Speaking in an interview with CNA Digital in January, Mr Chan addressed the evolving expectations of teachers, noting that while most parents are cooperative and engaged, a minority overstep boundaries or make unreasonable demands.
“It is not a service-client mindset, where I expect this and you deliver it to me,” said Mr Chan, stressing that children spend more time with their families than at school. “As parents, we are all the first teachers of our children.”
The minister was speaking to CNA in an interview looking back at educational policies during the current term of government. In September 2024, he said MOE would protect teachers from “unreasonable expectations” and conduct that affect their well-being. For example, teachers should not be expected to respond to work-related messages outside school hours except in emergencies.
Parents who impose unreasonable demands on teachers are being unfair to other students and parents, because this deprives the teacher from spending quality time with the rest of their students, said Mr Chan in the interview.
MOE has implemented an escalation protocol for such cases – teachers and school leaders should first try to manage it because parents need to respect the school’s decisions, he added.
If parents are allowed to bypass the school's authority and escalate cases to the minister, prime minister or the media, they will stop respecting the school, said Mr Chan.
To manage vexatious parents, MOE has dedicated teams in place. “Not every school is going to be equipped to handle lawyer letters, police reports and things like that,” he said.
Leaving the teacher to handle these cases is unfair and not good for their work-life balance or mental health, he added.
Mr Chan reassured teachers that MOE would back them up. Teachers may not be perfect, but he has faith and confidence in how they handle such cases, he said.
He recounted an incident at a Meet-The-People session where a group of parents pressed him to have their children's exam papers rescored. He explained that an independent group of teachers would conduct the rescoring, and the results could go up, down or remain the same. But they would have to accept the new results.
The parents were stunned at his response. “They looked at me like: ‘How can this be?’” he recalled, expressing concern about the message such actions send to children.
Before they left, he asked them: "Do your children know that you're coming to see the minister to ask for their exam paper to be rescored?"
He cautioned that if parents consistently intervene to rectify every stumble by their children, they risk imparting the wrong values. While students may sometimes feel they received an unfair grade, knowing that their parents escalated their concerns to MOE and the education minister to demand that their papers be rescored “sends a different message”.

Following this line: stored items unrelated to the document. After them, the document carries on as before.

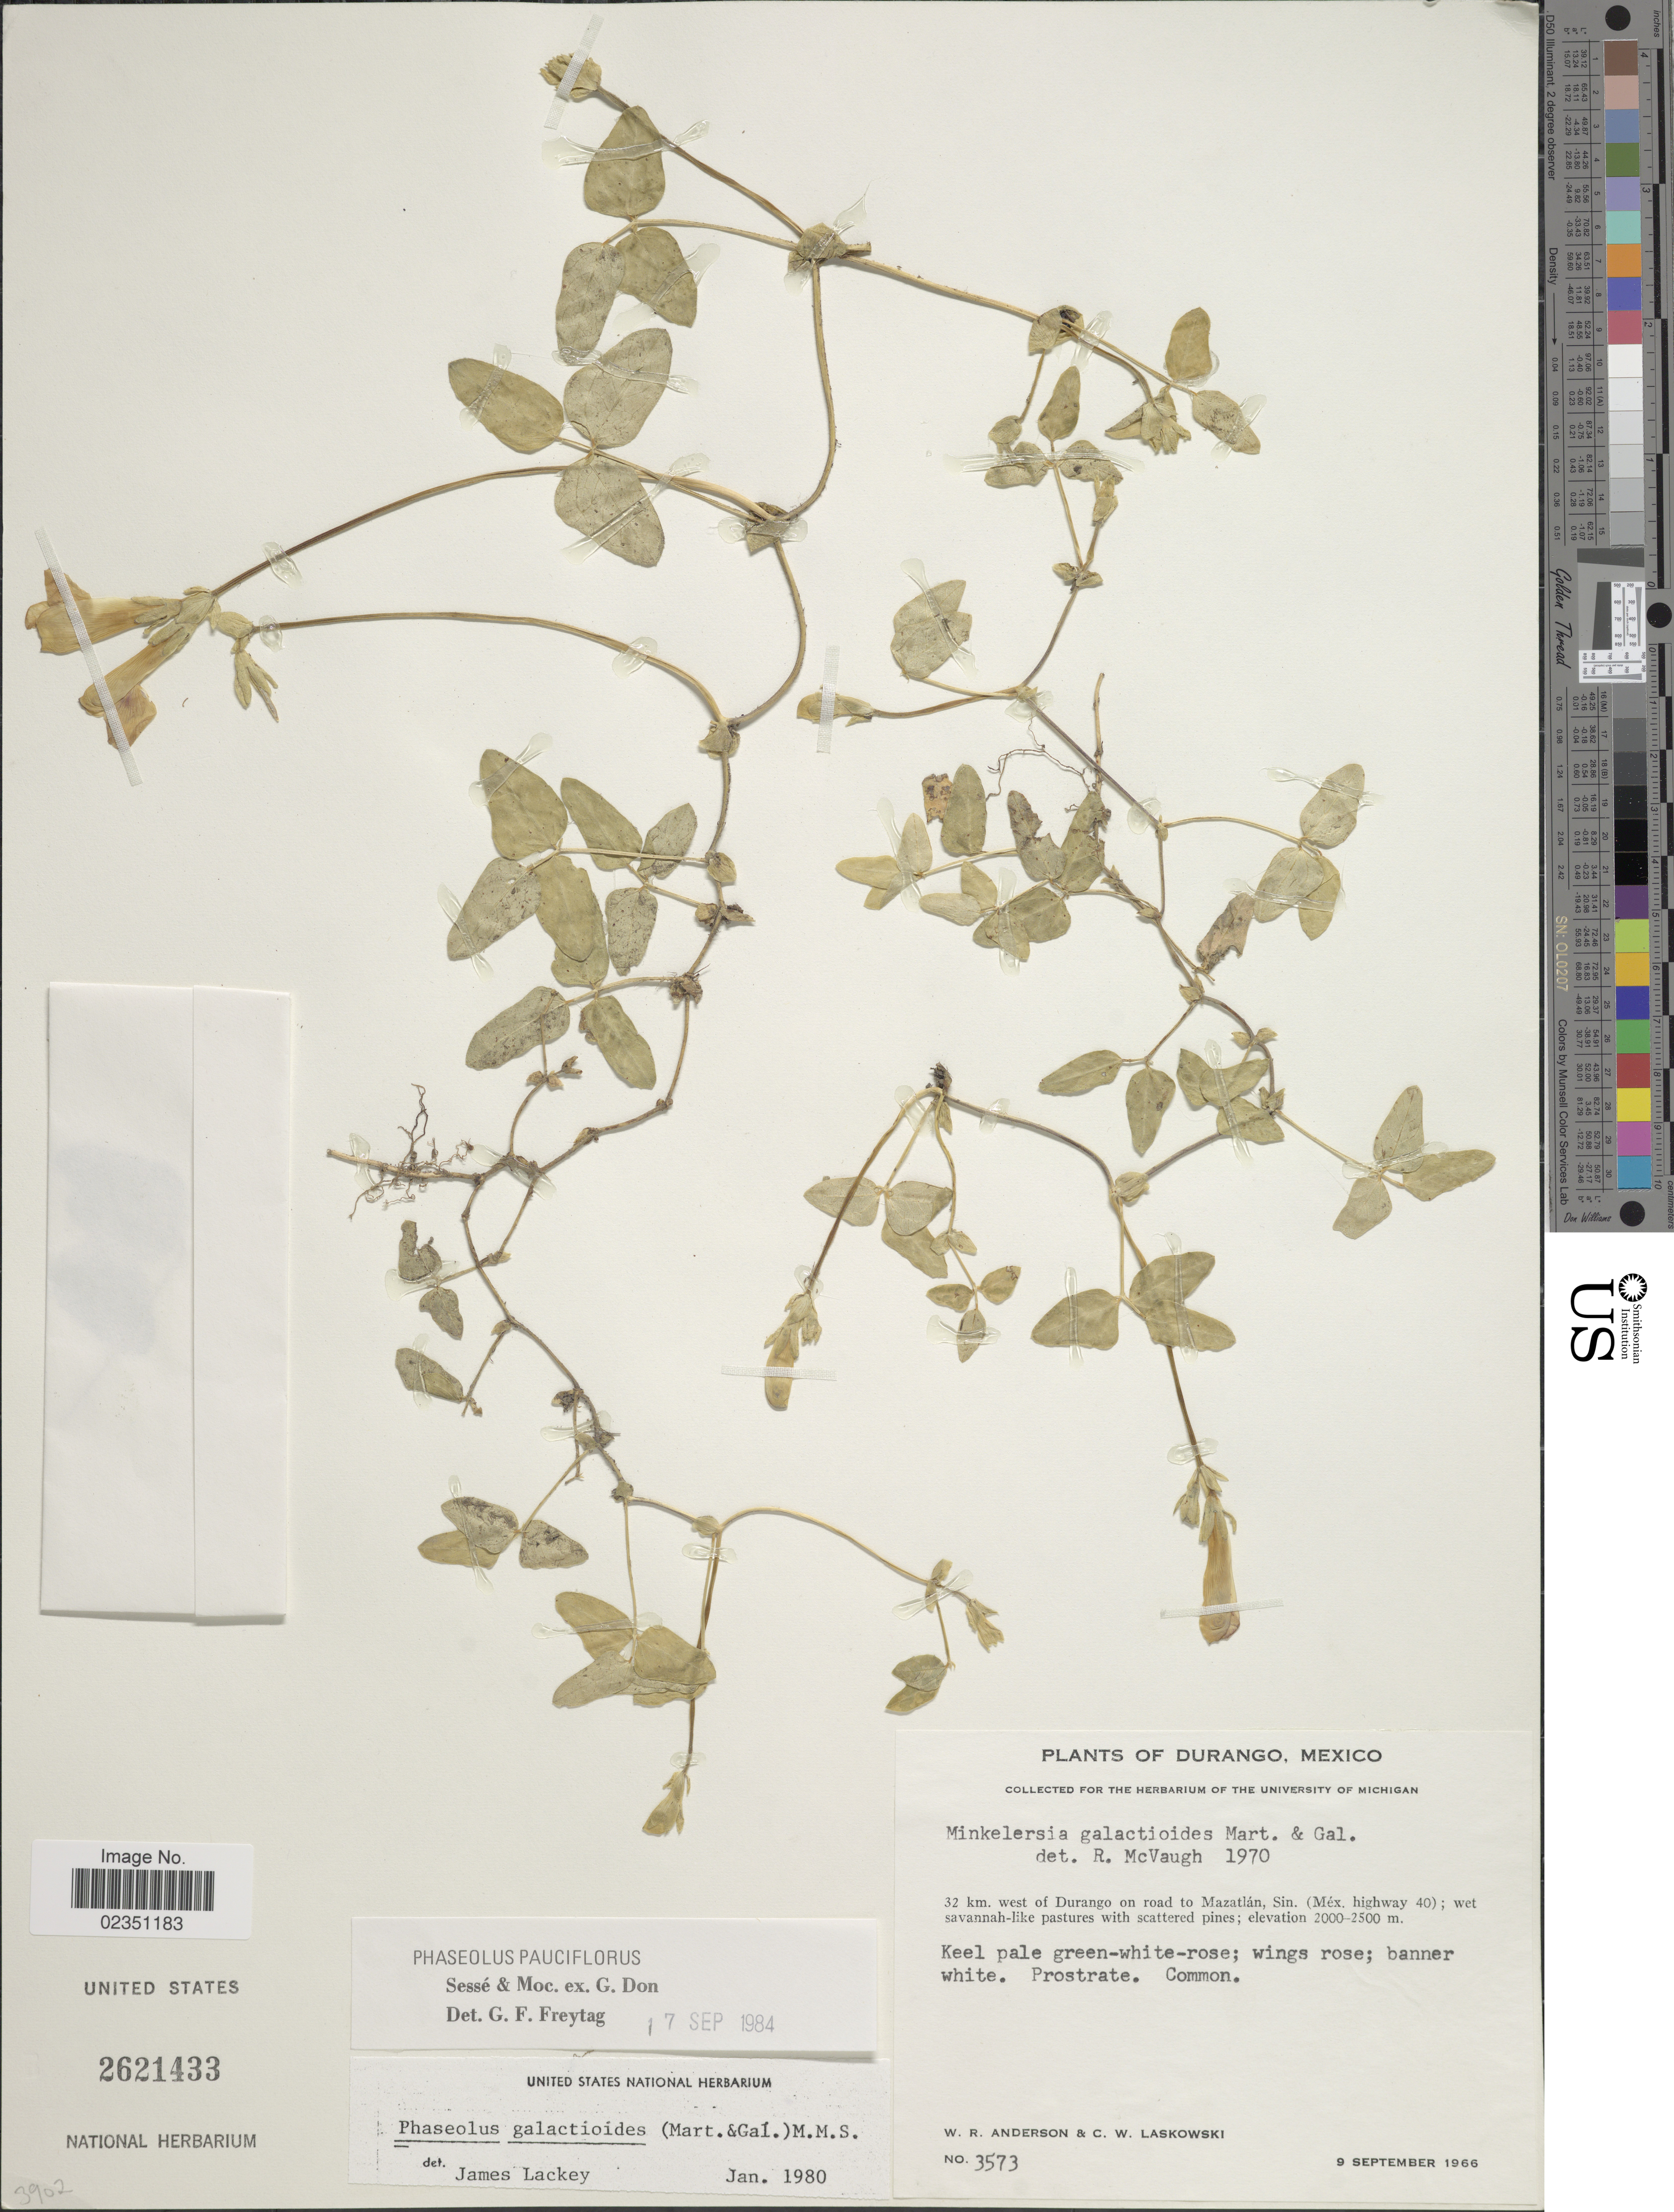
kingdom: Plantae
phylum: Tracheophyta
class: Magnoliopsida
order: Fabales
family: Fabaceae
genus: Phaseolus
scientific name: Phaseolus pauciflorus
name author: Sessé & Moc. ex G. Don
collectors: W. Anderson & C. Laskowski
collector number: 3573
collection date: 1966-09-09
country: Mexico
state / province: Durango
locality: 32 km. west of Durango on road to Mazatlan, Sin. (Mex. highway 40)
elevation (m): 2000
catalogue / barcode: US 2621433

Responding to a question about whether MOE’s efforts to reduce the fixation on grades have been successful, Mr Chan clarified that eliminating stress is not the primary goal.
“No stress doesn’t mean that it is necessarily most suitable for the child,” he said. “Our job is to help them overcome the stress, and over time, to slowly become more confident. Not so much to take away the stress from them, or to take away the ability to resolve the problem from them.”
Singaporean parents are sometimes too eager to take away obstacles, or stress, from their children, but growth sometimes comes from navigating these difficulties, said Mr Chan.
“It is one thing for our children to perform because they are provided for in a very structured and protected environment. It's another thing for them to perform when the environment is not as structured and not so much is provided for. And that is the real test beyond school.”
More parents now recognise that children are different and need different support systems, he said.
“We don’t need to keep comparing them with somebody else,” he said, adding that MOE is trying to get this message out through parent support groups.